L’alpinismo nacque alla fine dell’Ottocento un po’ per ragioni di esplorazione geografica e scientifica e un po’ per ragioni filosofiche o, più sottilmente, psicoanalitiche.

Infatti, dall’inizio dei tempi, per l’uomo la montagna è il luogo (e spesso un luogo estremo) che unisce la terra al cielo: la montagna è un percorso catartico che ci fa ascendere verso la purezza e ci libera dalla natura corrotta.

Questo almeno secondo la visione romantica dell’alpinismo eroico e nobile dei primi tempi, che è stato raccontato in passato in numerosi film.

Il film “Everest” del regista islandese Baltasar Kormàkur racconta e condanna, invece, l’alpinismo turistico e di massa di oggi, che è corrotto e svilito da ogni punto di vista.

La trama del film

Il film si ispira e racconta una storia vera: si tratta di una spedizione sull’Everest avvenuta nel 1996, una spedizione che purtroppo finì male (morirono otto persone) e che poi venne raccontata da uno dei sopravvissuti, il giornalista americano Jon Krakauer, nel suo libro “Aria sottile”.

La trama è questa: un gruppo eterogeneo di alpinisti dilettanti decide di scalare l’Everest e si affida all’esperta guida Rob, che possiede una società, la “Adventure Consultants”, creata appositamente per queste cose.

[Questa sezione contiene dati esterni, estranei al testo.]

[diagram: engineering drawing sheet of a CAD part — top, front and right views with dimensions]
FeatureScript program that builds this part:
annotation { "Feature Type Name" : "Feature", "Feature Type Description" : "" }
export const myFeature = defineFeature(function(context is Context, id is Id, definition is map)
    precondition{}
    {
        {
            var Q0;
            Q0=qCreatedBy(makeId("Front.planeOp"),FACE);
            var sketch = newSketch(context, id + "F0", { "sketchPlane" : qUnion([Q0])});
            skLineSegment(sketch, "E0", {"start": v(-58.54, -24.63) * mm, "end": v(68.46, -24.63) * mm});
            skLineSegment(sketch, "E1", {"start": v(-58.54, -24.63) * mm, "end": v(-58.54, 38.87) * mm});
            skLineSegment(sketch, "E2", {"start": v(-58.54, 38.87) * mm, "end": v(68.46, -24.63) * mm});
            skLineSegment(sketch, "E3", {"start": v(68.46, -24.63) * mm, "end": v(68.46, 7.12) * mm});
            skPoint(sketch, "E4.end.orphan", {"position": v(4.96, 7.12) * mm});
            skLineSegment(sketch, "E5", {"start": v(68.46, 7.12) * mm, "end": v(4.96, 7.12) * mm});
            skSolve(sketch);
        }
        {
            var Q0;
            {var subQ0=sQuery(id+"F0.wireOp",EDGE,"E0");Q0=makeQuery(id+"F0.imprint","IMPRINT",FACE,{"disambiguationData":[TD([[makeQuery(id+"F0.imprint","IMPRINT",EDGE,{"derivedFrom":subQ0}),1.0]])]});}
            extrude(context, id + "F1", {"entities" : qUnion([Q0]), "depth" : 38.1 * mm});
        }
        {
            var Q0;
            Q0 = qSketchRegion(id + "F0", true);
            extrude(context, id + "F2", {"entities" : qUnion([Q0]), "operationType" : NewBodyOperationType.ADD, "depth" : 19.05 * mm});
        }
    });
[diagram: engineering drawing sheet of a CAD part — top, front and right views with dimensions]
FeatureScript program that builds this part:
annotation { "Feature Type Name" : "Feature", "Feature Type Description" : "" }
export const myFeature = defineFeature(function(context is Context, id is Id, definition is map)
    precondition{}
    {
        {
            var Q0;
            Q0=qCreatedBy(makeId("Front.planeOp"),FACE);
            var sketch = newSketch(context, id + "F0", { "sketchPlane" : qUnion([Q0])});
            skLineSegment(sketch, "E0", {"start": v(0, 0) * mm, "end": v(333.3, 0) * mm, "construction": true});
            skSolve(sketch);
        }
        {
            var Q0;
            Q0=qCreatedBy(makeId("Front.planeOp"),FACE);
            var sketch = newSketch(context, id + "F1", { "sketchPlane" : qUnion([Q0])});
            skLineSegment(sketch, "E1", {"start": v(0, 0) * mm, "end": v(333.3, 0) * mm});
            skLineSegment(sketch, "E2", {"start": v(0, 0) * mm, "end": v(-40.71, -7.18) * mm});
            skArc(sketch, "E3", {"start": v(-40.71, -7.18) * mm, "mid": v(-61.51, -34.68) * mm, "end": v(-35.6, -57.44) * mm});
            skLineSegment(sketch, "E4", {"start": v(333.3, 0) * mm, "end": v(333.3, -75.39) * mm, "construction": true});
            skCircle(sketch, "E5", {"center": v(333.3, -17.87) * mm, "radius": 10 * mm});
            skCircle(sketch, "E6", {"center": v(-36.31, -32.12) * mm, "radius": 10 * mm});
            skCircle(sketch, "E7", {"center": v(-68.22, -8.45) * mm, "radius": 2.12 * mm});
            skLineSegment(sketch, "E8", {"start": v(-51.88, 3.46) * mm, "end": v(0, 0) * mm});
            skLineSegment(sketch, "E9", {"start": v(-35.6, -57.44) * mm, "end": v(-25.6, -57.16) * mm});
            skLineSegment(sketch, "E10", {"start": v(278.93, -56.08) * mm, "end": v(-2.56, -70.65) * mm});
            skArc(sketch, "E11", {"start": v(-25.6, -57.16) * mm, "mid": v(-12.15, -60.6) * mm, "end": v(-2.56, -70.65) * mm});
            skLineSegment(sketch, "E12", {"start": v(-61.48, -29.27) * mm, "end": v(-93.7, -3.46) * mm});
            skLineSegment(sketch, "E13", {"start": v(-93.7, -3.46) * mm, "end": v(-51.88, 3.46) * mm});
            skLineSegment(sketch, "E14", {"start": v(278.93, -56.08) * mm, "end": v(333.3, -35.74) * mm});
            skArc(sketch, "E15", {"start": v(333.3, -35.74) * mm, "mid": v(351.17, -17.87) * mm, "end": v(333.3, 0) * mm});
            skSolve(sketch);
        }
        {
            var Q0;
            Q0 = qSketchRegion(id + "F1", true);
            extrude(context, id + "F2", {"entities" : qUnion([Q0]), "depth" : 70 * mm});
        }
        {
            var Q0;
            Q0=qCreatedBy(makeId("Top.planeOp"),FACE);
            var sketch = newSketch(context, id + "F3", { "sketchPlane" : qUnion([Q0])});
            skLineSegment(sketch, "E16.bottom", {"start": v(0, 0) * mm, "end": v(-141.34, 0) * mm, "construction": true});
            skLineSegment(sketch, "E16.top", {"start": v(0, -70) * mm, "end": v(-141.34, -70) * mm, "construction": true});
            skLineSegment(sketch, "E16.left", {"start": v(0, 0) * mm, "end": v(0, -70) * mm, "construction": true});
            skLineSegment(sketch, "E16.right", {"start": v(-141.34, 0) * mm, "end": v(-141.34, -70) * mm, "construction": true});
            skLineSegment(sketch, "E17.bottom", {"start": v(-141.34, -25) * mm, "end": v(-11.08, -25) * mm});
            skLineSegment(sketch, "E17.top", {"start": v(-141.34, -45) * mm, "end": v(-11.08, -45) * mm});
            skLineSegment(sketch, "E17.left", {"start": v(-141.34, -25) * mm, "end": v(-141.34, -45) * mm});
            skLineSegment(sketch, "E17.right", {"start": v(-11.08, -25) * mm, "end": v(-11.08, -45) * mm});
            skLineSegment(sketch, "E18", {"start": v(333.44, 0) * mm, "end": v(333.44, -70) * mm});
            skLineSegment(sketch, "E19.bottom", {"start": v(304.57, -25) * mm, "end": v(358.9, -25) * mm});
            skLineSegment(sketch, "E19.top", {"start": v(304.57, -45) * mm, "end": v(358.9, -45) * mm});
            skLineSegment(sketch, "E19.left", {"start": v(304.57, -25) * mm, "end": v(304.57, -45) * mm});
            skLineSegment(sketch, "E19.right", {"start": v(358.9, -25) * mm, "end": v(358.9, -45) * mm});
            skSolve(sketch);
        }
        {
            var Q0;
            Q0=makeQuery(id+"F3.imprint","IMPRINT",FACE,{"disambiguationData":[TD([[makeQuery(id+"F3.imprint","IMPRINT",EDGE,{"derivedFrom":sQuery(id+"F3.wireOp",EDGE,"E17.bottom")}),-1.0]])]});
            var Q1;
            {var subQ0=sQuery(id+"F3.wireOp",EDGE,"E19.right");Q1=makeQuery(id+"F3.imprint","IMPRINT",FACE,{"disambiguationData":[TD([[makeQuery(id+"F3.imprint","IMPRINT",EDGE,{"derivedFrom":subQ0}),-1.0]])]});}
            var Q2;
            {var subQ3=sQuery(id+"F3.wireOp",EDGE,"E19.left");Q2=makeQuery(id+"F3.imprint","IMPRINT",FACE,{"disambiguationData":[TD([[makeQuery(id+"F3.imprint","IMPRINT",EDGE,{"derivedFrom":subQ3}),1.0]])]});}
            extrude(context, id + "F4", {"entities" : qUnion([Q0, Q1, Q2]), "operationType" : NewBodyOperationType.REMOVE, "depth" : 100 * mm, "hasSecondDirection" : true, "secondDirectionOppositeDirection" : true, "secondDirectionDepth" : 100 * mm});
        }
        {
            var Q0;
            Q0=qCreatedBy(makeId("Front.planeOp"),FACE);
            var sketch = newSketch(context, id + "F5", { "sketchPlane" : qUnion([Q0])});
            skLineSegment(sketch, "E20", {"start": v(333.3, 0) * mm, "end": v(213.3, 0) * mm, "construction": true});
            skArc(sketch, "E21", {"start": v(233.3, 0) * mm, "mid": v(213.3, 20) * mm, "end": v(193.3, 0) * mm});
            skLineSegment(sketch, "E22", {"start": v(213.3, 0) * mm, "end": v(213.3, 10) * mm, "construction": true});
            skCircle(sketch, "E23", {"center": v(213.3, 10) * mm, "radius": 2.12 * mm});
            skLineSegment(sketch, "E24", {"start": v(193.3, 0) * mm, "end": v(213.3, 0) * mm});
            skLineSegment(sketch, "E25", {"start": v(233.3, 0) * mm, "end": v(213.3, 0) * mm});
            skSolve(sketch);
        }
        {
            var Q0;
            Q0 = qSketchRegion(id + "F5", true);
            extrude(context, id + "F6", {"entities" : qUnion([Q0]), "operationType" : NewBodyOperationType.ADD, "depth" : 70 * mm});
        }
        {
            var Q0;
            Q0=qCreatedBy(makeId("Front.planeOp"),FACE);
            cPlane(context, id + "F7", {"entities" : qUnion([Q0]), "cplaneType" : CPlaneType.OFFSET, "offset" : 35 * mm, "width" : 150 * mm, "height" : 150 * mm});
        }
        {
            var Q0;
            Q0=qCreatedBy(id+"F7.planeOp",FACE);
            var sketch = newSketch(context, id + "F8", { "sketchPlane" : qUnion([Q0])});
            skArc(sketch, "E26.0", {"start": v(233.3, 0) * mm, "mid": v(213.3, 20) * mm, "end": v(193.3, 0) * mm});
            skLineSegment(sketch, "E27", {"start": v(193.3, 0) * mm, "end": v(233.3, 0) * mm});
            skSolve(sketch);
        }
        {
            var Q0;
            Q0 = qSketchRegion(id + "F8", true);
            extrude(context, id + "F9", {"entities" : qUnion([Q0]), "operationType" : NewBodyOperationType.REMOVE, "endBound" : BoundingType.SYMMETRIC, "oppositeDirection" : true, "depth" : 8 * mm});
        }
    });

Dopo varie traversie iniziali Rob e i suoi alpinisti improvvisati saranno messi duramente alla prova dalla spietatezza della montagna.

Il film racconta una tragedia vera e controversa

Il giornalista americano Jon Krakauer, uno dei sopravvissuti della vera spedizione del ’96 a cui si ispira il film, ha già fatto sapere che la pellicola di Kormàkur è una bufala e non rispecchia la realtà dei fatti.

Il giornalista (che partecipò alla spedizione del ’96 proprio per documentare, per il mensile americano “Outside”, il boom dell’alpinismo turistico e di massa) sostiene che non è mai avvenuta nella realtà la scena del film in cui l’alpinista kazako Anatoli Boukreev, realmente esistito, chiede di poter tornare sulla montagna per tentare di salvare gli altri.

La querelle tra Krakauer e Boukreev (quest’ultimo ritenuto dall’americano responsabile di aver abbandonato degli uomini a morte certa) è però destinata a non essere mai chiarita del tutto, anche perché l’alpinista kazako è rimasto vittima nel ’97 di un’altra tragedia della montagna.